Betfred started out as a betting shop chain in England before branching out into an online operation. Bennett admits that the real success in the US has to come online.

Most of its business comes from South Dakota, he says, pointing out that its location means most of its business comes from the area. They are at the casino by the time they drive across the border.

For specific circumstances retail can be very successful, and we like having that anchor point. It is great for branding, great for customer experience, and we are able to do a lot of things with the location there. We are aware that the real success is going to come from online.

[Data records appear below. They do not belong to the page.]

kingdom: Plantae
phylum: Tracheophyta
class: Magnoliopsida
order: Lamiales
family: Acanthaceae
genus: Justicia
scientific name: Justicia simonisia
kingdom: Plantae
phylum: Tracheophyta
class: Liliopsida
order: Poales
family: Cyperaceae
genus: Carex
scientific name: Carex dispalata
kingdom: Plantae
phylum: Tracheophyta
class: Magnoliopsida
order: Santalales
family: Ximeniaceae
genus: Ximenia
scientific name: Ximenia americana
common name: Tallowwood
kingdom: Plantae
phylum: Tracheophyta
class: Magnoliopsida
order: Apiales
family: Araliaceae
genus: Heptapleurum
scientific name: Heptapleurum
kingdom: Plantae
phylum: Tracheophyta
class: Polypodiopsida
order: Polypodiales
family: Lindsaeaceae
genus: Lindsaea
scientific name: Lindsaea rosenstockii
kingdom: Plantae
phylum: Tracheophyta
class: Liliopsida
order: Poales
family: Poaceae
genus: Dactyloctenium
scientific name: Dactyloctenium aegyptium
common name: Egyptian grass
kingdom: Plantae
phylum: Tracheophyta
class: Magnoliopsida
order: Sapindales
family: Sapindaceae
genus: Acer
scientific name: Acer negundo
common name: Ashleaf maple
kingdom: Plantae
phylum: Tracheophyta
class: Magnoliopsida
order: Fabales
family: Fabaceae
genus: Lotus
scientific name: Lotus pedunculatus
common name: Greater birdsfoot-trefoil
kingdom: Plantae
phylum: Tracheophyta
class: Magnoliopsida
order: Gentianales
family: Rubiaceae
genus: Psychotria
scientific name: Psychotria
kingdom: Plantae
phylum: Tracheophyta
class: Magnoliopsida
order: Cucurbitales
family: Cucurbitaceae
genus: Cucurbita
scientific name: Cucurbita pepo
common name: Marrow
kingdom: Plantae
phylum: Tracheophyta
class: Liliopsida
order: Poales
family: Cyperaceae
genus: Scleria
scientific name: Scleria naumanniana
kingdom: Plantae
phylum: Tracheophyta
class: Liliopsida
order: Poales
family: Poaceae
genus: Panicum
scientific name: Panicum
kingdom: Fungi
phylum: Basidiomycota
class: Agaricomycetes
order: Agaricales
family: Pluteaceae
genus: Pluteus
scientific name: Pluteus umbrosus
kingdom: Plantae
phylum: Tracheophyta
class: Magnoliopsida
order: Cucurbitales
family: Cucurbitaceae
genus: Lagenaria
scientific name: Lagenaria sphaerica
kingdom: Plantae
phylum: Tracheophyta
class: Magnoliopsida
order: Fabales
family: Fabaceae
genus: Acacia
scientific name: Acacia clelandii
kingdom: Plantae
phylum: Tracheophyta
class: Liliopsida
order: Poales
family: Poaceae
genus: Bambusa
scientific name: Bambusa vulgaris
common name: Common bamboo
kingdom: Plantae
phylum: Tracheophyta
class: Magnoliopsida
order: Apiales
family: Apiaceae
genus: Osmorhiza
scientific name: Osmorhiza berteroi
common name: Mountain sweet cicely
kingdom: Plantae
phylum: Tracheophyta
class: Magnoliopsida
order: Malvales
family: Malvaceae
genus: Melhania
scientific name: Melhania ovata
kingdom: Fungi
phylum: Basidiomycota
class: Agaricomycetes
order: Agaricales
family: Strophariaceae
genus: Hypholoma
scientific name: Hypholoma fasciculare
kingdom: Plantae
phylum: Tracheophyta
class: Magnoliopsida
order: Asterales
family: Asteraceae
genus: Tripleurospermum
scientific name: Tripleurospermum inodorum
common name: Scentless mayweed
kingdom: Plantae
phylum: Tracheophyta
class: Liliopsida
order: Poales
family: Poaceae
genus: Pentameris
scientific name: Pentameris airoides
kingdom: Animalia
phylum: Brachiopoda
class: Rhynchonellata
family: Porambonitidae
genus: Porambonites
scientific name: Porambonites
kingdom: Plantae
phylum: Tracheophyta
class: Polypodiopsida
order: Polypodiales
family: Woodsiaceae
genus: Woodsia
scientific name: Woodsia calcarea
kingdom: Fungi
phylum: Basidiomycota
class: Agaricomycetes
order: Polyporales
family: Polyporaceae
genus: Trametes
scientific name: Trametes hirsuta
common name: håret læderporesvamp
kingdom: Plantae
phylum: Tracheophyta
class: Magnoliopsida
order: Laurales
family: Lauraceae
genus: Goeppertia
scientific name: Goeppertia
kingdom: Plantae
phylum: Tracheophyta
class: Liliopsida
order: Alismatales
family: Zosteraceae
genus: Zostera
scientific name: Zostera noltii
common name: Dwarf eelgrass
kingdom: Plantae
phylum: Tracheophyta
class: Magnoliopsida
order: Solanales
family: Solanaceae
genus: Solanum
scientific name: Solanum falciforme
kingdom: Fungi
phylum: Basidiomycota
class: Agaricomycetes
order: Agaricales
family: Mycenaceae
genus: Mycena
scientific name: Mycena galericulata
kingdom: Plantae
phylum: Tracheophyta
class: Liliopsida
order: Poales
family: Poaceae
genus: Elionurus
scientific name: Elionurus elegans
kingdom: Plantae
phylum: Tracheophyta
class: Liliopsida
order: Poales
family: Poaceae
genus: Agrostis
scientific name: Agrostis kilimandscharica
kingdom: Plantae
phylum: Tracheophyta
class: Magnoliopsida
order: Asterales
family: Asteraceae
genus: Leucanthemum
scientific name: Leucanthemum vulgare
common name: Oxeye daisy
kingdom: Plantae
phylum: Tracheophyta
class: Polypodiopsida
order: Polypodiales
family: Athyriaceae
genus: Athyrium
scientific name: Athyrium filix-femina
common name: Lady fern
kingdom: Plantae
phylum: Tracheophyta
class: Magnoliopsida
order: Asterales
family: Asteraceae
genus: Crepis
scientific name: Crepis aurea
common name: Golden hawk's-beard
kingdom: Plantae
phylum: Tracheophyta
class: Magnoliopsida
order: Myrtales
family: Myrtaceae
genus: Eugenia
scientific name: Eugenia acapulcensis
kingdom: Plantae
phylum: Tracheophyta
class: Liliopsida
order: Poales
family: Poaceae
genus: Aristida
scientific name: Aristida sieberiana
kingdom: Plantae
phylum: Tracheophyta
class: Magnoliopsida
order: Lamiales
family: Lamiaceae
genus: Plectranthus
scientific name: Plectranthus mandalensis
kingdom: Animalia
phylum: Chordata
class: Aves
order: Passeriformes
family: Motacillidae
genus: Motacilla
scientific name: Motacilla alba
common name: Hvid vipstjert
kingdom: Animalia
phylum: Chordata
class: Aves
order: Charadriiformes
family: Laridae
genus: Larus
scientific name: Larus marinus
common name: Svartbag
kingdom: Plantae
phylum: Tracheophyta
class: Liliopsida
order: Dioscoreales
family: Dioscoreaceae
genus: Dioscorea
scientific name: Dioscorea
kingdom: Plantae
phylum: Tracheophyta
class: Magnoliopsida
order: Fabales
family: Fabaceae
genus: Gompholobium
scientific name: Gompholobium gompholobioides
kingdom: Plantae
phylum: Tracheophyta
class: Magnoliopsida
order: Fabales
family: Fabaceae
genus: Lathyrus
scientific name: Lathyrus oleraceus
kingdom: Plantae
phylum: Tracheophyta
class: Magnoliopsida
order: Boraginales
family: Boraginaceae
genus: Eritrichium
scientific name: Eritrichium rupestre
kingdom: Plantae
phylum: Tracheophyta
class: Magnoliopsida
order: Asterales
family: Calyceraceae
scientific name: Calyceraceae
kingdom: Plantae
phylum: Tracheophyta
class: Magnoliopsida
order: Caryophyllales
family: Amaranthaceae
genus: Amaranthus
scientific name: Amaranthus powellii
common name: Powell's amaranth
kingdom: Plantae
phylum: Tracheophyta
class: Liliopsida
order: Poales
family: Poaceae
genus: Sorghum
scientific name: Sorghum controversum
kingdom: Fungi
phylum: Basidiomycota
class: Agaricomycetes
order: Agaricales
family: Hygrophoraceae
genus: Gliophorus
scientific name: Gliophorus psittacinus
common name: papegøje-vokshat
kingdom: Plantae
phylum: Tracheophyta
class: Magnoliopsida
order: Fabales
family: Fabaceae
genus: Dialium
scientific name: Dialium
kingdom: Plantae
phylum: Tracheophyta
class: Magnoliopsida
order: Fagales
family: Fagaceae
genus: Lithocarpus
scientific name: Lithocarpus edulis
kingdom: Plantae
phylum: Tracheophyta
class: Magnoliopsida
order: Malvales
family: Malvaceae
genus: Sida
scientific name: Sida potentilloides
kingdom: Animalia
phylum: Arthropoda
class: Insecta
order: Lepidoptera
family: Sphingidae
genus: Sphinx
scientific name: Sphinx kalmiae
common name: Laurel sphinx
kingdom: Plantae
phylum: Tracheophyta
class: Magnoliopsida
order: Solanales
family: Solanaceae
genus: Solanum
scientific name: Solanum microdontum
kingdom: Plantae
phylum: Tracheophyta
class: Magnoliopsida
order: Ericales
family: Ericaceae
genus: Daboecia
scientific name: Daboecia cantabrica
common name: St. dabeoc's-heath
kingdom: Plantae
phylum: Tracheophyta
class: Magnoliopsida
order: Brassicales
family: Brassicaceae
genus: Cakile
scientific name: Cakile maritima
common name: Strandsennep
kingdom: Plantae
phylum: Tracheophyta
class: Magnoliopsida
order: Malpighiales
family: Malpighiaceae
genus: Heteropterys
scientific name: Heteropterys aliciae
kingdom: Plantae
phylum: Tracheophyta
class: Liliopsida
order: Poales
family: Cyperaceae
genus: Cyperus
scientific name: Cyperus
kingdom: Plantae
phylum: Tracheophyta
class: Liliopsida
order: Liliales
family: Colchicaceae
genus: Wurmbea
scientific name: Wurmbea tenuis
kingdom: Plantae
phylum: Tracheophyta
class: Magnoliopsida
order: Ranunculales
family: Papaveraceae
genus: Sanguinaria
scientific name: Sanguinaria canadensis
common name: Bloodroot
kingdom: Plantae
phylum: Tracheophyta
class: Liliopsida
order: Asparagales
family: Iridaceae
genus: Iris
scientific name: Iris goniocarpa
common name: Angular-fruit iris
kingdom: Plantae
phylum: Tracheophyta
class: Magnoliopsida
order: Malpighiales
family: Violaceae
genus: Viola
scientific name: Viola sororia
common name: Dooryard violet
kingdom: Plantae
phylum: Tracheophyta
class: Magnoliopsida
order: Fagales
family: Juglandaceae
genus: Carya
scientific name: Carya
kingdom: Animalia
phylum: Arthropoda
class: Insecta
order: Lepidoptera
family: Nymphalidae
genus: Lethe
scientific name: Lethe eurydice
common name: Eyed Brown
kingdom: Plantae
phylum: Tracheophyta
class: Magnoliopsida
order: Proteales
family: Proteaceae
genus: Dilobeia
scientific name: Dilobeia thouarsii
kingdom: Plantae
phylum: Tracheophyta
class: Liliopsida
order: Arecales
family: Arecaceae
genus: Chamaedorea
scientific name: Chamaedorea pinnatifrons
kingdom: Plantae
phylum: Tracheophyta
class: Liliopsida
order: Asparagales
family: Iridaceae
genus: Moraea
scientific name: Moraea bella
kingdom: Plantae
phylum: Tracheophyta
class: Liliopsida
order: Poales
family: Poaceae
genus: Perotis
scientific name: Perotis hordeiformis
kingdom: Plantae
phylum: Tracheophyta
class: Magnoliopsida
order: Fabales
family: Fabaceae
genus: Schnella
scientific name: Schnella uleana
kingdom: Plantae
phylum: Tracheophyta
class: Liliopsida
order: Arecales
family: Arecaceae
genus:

Bennett knows a thing or two about avoiding 800lb gorillas in the social casino sector, and he brings that experience to Betfred’s push for a position in the market.

Summary:

The sports betting industry is very similar to the social casino industry, according to Bryan Bennett, Chief Operating Officer of Betfred USA Sports. “I’m back in a position where I’m fighting somewhere like Churchill Downs on a regular basis, which is very similar to the way the social casino market played out,” he said. Bennett was hired by Betfred USA Sports in 2019.